===== Records for this task

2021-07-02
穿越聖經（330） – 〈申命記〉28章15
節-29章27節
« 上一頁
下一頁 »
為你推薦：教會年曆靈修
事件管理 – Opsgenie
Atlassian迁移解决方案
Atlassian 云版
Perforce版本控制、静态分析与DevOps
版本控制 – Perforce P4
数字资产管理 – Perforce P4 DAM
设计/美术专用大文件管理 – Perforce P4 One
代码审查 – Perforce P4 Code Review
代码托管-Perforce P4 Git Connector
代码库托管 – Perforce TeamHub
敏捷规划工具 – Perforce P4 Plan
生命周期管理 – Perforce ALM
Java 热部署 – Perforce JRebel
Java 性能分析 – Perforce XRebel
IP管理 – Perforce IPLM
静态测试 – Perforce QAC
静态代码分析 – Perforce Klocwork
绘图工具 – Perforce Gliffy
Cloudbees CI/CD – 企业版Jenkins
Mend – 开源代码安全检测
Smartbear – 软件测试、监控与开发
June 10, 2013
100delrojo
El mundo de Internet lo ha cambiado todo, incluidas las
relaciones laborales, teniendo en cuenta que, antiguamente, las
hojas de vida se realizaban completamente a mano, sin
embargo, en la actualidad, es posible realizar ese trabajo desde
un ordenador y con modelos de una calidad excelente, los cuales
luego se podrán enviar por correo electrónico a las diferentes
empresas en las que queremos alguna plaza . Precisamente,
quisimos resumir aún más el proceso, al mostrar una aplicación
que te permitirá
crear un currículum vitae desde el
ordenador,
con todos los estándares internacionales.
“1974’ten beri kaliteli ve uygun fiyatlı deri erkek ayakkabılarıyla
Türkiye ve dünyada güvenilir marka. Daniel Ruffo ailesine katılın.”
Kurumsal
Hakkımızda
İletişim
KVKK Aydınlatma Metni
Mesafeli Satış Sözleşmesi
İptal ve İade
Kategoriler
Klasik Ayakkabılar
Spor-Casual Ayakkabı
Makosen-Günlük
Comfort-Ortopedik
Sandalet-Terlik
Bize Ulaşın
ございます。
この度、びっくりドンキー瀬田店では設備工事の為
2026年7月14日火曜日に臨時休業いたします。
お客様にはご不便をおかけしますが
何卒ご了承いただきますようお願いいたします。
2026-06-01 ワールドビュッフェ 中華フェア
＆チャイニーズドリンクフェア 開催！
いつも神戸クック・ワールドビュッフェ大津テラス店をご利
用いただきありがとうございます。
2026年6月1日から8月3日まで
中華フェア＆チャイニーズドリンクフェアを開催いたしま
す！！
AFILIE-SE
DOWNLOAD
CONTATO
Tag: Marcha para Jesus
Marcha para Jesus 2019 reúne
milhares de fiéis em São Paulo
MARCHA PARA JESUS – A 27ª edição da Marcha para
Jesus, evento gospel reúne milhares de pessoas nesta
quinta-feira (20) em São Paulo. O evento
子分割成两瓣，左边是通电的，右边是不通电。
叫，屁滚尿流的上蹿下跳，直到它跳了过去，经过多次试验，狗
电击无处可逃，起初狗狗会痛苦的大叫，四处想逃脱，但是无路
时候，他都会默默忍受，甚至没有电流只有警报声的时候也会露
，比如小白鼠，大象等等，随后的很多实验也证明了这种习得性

==========

▶ **The problem**
All entries above are to be repeated verbatim, down to the last line.

▶ **Answer below**
2021-07-02
穿越聖經（330） – 〈申命記〉28章15
節-29章27節
« 上一頁
下一頁 »
為你推薦：教會年曆靈修
事件管理 – Opsgenie
Atlassian迁移解决方案
Atlassian 云版
Perforce版本控制、静态分析与DevOps
版本控制 – Perforce P4
数字资产管理 – Perforce P4 DAM
设计/美术专用大文件管理 – Perforce P4 One
代码审查 – Perforce P4 Code Review
代码托管-Perforce P4 Git Connector
代码库托管 – Perforce TeamHub
敏捷规划工具 – Perforce P4 Plan
生命周期管理 – Perforce ALM
Java 热部署 – Perforce JRebel
Java 性能分析 – Perforce XRebel
IP管理 – Perforce IPLM
静态测试 – Perforce QAC
静态代码分析 – Perforce Klocwork
绘图工具 – Perforce Gliffy
Cloudbees CI/CD – 企业版Jenkins
Mend – 开源代码安全检测
Smartbear – 软件测试、监控与开发
June 10, 2013
100delrojo
El mundo de Internet lo ha cambiado todo, incluidas las
relaciones laborales, teniendo en cuenta que, antiguamente, las
hojas de vida se realizaban completamente a mano, sin
embargo, en la actualidad, es posible realizar ese trabajo desde
un ordenador y con modelos de una calidad excelente, los cuales
luego se podrán enviar por correo electrónico a las diferentes
empresas en las que queremos alguna plaza . Precisamente,
quisimos resumir aún más el proceso, al mostrar una aplicación
que te permitirá
crear un currículum vitae desde el
ordenador,
con todos los estándares internacionales.
“1974’ten beri kaliteli ve uygun fiyatlı deri erkek ayakkabılarıyla
Türkiye ve dünyada güvenilir marka. Daniel Ruffo ailesine katılın.”
Kurumsal
Hakkımızda
İletişim
KVKK Aydınlatma Metni
Mesafeli Satış Sözleşmesi
İptal ve İade
Kategoriler
Klasik Ayakkabılar
Spor-Casual Ayakkabı
Makosen-Günlük
Comfort-Ortopedik
Sandalet-Terlik
Bize Ulaşın
ございます。
この度、びっくりドンキー瀬田店では設備工事の為
2026年7月14日火曜日に臨時休業いたします。
お客様にはご不便をおかけしますが
何卒ご了承いただきますようお願いいたします。
2026-06-01 ワールドビュッフェ 中華フェア
＆チャイニーズドリンクフェア 開催！
いつも神戸クック・ワールドビュッフェ大津テラス店をご利
用いただきありがとうございます。
2026年6月1日から8月3日まで
中華フェア＆チャイニーズドリンクフェアを開催いたしま
す！！
AFILIE-SE
DOWNLOAD
CONTATO
Tag: Marcha para Jesus
Marcha para Jesus 2019 reúne
milhares de fiéis em São Paulo
MARCHA PARA JESUS – A 27ª edição da Marcha para
Jesus, evento gospel reúne milhares de pessoas nesta
quinta-feira (20) em São Paulo. O evento
子分割成两瓣，左边是通电的，右边是不通电。
叫，屁滚尿流的上蹿下跳，直到它跳了过去，经过多次试验，狗
电击无处可逃，起初狗狗会痛苦的大叫，四处想逃脱，但是无路
时候，他都会默默忍受，甚至没有电流只有警报声的时候也会露
，比如小白鼠，大象等等，随后的很多实验也证明了这种习得性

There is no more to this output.